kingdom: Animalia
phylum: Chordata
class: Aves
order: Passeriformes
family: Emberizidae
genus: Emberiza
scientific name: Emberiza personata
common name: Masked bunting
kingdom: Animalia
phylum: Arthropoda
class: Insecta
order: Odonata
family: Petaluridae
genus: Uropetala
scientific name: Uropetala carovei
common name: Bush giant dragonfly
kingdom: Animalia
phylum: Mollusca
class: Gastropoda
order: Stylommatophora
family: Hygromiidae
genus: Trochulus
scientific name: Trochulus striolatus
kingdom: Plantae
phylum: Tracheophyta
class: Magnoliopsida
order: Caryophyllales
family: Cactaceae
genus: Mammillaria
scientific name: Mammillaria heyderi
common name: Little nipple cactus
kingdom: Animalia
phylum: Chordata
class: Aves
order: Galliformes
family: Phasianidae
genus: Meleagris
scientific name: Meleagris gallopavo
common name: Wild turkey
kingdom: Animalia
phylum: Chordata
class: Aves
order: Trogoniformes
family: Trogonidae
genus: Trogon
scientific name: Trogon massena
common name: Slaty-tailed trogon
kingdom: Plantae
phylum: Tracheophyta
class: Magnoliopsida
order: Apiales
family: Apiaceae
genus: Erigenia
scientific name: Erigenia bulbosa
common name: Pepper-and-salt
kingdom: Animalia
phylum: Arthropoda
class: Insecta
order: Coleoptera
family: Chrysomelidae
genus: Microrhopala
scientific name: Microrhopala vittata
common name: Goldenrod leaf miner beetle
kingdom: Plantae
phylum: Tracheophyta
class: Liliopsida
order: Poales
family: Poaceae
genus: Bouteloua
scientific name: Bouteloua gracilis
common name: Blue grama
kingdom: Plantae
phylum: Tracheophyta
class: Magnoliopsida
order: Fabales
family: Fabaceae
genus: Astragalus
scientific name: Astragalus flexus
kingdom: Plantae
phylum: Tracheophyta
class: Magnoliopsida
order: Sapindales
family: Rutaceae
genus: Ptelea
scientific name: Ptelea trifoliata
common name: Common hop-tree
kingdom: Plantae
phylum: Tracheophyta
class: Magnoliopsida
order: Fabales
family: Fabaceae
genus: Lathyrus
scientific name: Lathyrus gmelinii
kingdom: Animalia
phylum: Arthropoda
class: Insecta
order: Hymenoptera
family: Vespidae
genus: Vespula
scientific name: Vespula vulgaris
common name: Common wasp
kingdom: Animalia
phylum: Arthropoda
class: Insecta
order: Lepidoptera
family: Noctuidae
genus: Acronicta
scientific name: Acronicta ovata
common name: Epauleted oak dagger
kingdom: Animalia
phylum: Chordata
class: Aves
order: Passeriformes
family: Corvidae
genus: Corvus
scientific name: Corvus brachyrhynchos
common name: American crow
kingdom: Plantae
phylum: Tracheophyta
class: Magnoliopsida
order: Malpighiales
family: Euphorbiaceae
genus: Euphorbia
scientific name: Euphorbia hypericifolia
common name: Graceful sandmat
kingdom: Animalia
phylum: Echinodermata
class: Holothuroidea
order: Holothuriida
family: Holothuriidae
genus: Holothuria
************
What you need to do
Copy every line above word for word, keeping the original order.

Answer to the exercise
kingdom: Animalia
phylum: Chordata
class: Aves
order: Passeriformes
family: Emberizidae
genus: Emberiza
scientific name: Emberiza personata
common name: Masked bunting
kingdom: Animalia
phylum: Arthropoda
class: Insecta
order: Odonata
family: Petaluridae
genus: Uropetala
scientific name: Uropetala carovei
common name: Bush giant dragonfly
kingdom: Animalia
phylum: Mollusca
class: Gastropoda
order: Stylommatophora
family: Hygromiidae
genus: Trochulus
scientific name: Trochulus striolatus
kingdom: Plantae
phylum: Tracheophyta
class: Magnoliopsida
order: Caryophyllales
family: Cactaceae
genus: Mammillaria
scientific name: Mammillaria heyderi
common name: Little nipple cactus
kingdom: Animalia
phylum: Chordata
class: Aves
order: Galliformes
family: Phasianidae
genus: Meleagris
scientific name: Meleagris gallopavo
common name: Wild turkey
kingdom: Animalia
phylum: Chordata
class: Aves
order: Trogoniformes
family: Trogonidae
genus: Trogon
scientific name: Trogon massena
common name: Slaty-tailed trogon
kingdom: Plantae
phylum: Tracheophyta
class: Magnoliopsida
order: Apiales
family: Apiaceae
genus: Erigenia
scientific name: Erigenia bulbosa
common name: Pepper-and-salt
kingdom: Animalia
phylum: Arthropoda
class: Insecta
order: Coleoptera
family: Chrysomelidae
genus: Microrhopala
scientific name: Microrhopala vittata
common name: Goldenrod leaf miner beetle
kingdom: Plantae
phylum: Tracheophyta
class: Liliopsida
order: Poales
family: Poaceae
genus: Bouteloua
scientific name: Bouteloua gracilis
common name: Blue grama
kingdom: Plantae
phylum: Tracheophyta
class: Magnoliopsida
order: Fabales
family: Fabaceae
genus: Astragalus
scientific name: Astragalus flexus
kingdom: Plantae
phylum: Tracheophyta
class: Magnoliopsida
order: Sapindales
family: Rutaceae
genus: Ptelea
scientific name: Ptelea trifoliata
common name: Common hop-tree
kingdom: Plantae
phylum: Tracheophyta
class: Magnoliopsida
order: Fabales
family: Fabaceae
genus: Lathyrus
scientific name: Lathyrus gmelinii
kingdom: Animalia
phylum: Arthropoda
class: Insecta
order: Hymenoptera
family: Vespidae
genus: Vespula
scientific name: Vespula vulgaris
common name: Common wasp
kingdom: Animalia
phylum: Arthropoda
class: Insecta
order: Lepidoptera
family: Noctuidae
genus: Acronicta
scientific name: Acronicta ovata
common name: Epauleted oak dagger
kingdom: Animalia
phylum: Chordata
class: Aves
order: Passeriformes
family: Corvidae
genus: Corvus
scientific name: Corvus brachyrhynchos
common name: American crow
kingdom: Plantae
phylum: Tracheophyta
class: Magnoliopsida
order: Malpighiales
family: Euphorbiaceae
genus: Euphorbia
scientific name: Euphorbia hypericifolia
common name: Graceful sandmat
kingdom: Animalia
phylum: Echinodermata
class: Holothuroidea
order: Holothuriida
family: Holothuriidae
genus: Holothuria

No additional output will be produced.